Attorney Fugit, who represented the Appellant on her Motion for a New Trial and who represents the Appellant on this appeal, filed an appearance of record for the Appellant. There was no withdrawal as counsel of record as set forth in Tex.R.Civ.P. 10. Rule 10 provides that withdrawal of an attorney may be effected, (a) upon motion showing good cause and under such conditions imposed by the Court; or (b) upon presentation by such attorney of a notice of substitution designating the name, address, telephone number and State Bar of Texas identification number of the substitute attorney, with the signature of the attorney to be substituted, and an averment that such substitution has the approval of the client and that the withdrawal is not sought for delay only. Rule 8 provides that the attorney whose *903 signature first appears on the initial pleadings shall be responsible for the suit as to the party, unless another attorney is specifically designated therein. Fugit apparently intentionally chose not to appear for the Appellant. Conscious indifference can be defined as a failure to take some action which would seem indicated to a person or reasonable sensibilities under the same circumstances. Johnson v. Edmonds, 712 S.W.2d 651 (Tex.App.—Fort Worth 1986, no writ). Where a party relies on his agent or representative to file an answer, he must show that failure to answer was not intentional or the result of conscious indifference of either the party or his representative. Oak Creek Homes, Inc. v. Jones, 758 S.W.2d 288 (Tex.App.—Waco 1988, no writ); Cope U.S. Fidelity and Guaranty Company, 752 S.W.2d 608 (Tex.App.—El Paso 1988, no writ). There is no direct evidence that Fugit was not the attorney for the Appellant at the times in question. The trial court's records that are before us indicate that he was.
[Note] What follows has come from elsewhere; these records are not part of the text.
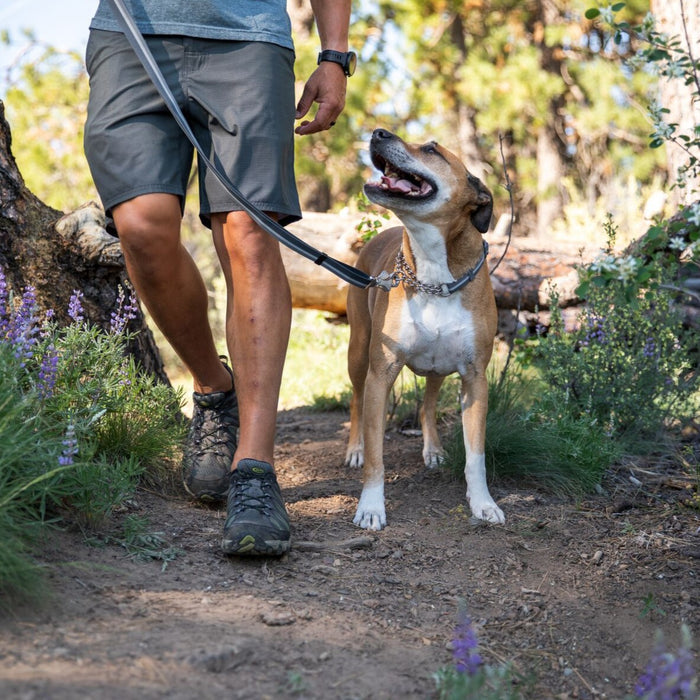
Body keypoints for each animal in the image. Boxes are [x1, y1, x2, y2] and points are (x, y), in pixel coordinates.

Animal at [344, 127, 504, 532]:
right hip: (358, 351)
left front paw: (482, 503)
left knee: (428, 404)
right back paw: (353, 448)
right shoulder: (380, 374)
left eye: (432, 149)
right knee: (355, 400)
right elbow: (376, 456)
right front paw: (371, 507)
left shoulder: (475, 379)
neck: (434, 274)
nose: (378, 132)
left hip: (438, 366)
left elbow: (476, 456)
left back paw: (432, 448)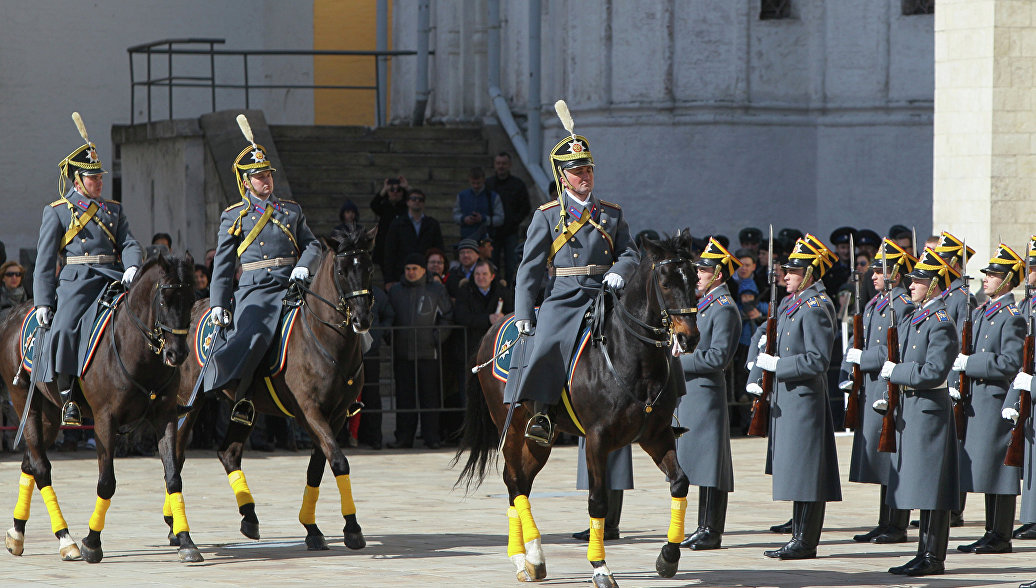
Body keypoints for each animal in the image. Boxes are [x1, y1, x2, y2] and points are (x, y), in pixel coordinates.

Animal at [0, 253, 198, 563]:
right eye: (165, 301)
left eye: (191, 299)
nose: (177, 353)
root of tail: (14, 313)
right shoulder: (106, 420)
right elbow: (106, 482)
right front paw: (92, 542)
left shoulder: (164, 417)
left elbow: (173, 477)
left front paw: (186, 540)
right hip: (24, 402)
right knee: (42, 468)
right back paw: (65, 539)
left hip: (49, 414)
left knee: (29, 463)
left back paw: (18, 533)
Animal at [170, 223, 377, 550]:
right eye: (342, 271)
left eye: (369, 267)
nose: (362, 318)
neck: (324, 337)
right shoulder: (310, 412)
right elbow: (339, 461)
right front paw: (352, 528)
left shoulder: (336, 415)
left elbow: (318, 466)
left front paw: (312, 528)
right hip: (188, 403)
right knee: (175, 452)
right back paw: (175, 528)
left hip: (244, 407)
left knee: (228, 453)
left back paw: (249, 517)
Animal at [457, 231, 700, 588]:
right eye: (666, 282)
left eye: (695, 278)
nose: (689, 337)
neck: (632, 356)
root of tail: (496, 328)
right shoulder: (597, 440)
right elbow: (597, 500)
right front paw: (600, 567)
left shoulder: (656, 435)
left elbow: (680, 483)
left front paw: (668, 556)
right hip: (511, 426)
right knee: (513, 480)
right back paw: (522, 558)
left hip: (540, 439)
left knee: (522, 482)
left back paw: (533, 559)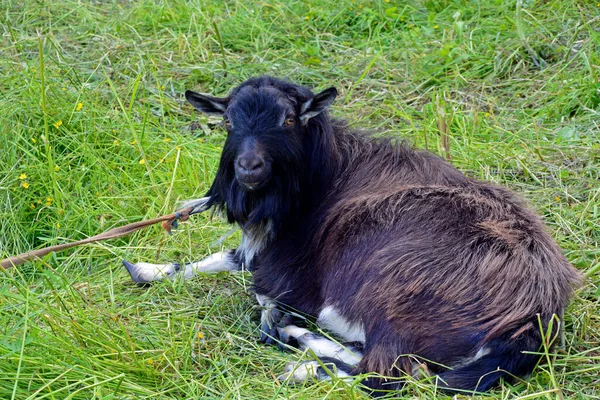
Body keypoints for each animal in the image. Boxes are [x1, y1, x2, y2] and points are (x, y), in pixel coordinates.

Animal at [123, 76, 580, 394]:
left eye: (289, 119)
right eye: (228, 121)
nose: (249, 168)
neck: (325, 176)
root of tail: (531, 319)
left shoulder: (290, 273)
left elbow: (258, 289)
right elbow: (224, 258)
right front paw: (145, 268)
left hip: (394, 296)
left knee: (388, 376)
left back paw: (302, 363)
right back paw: (302, 341)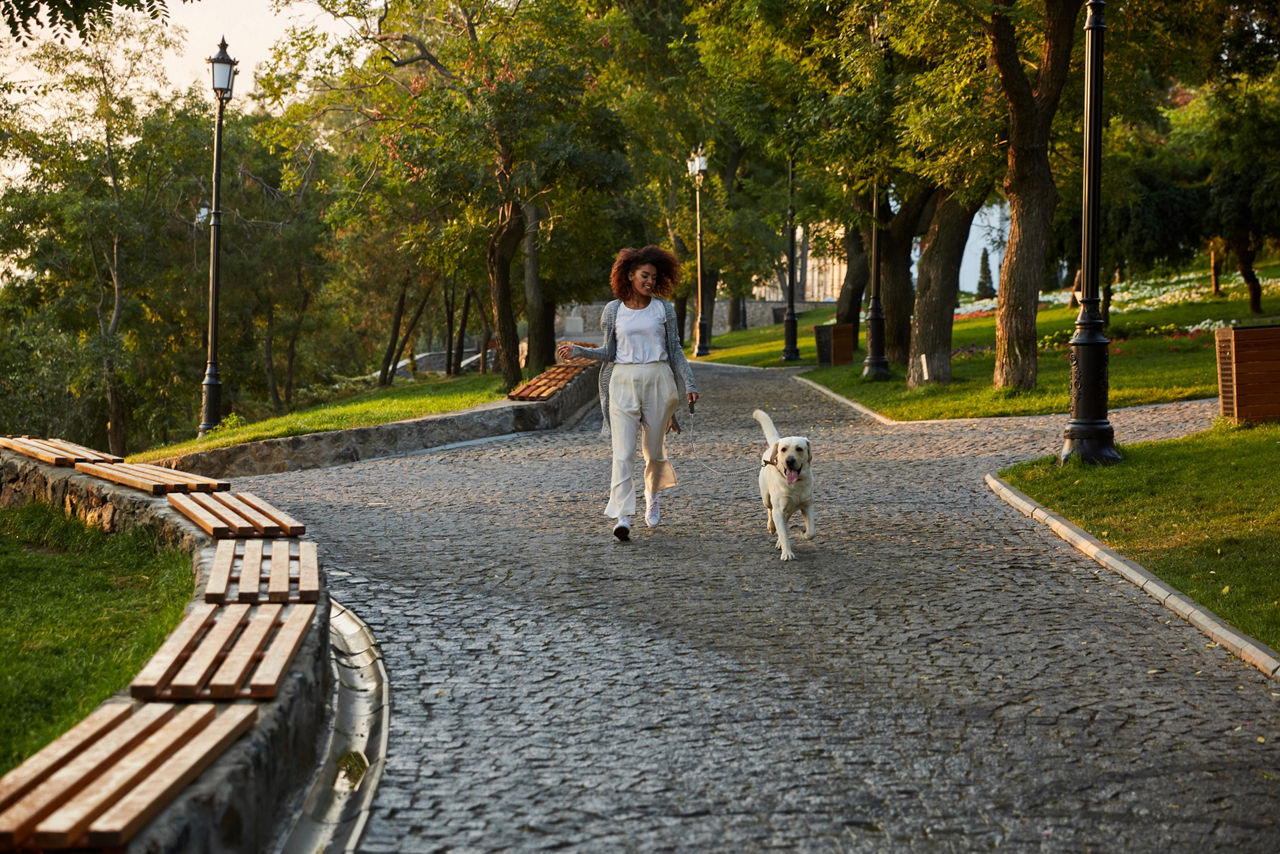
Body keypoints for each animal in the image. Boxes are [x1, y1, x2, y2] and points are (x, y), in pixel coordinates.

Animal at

The trial court could have found that he was the agent for the Appellant and acted intentionally or with conscious indifference in failing to appear or to insure that an insurance attorney was substituted and appeared. The trial court could have further reasonably found that the Appellant's failure to open the letter from Fugit was an act of conscious indifference.

The trial court did not abuse its discretion or misapply the law to the facts. Strackbein v. Prewitt, 671 S.W.2d 37 (Tex. 1984). The point of error is overruled, and the judgment of the trial court is affirmed.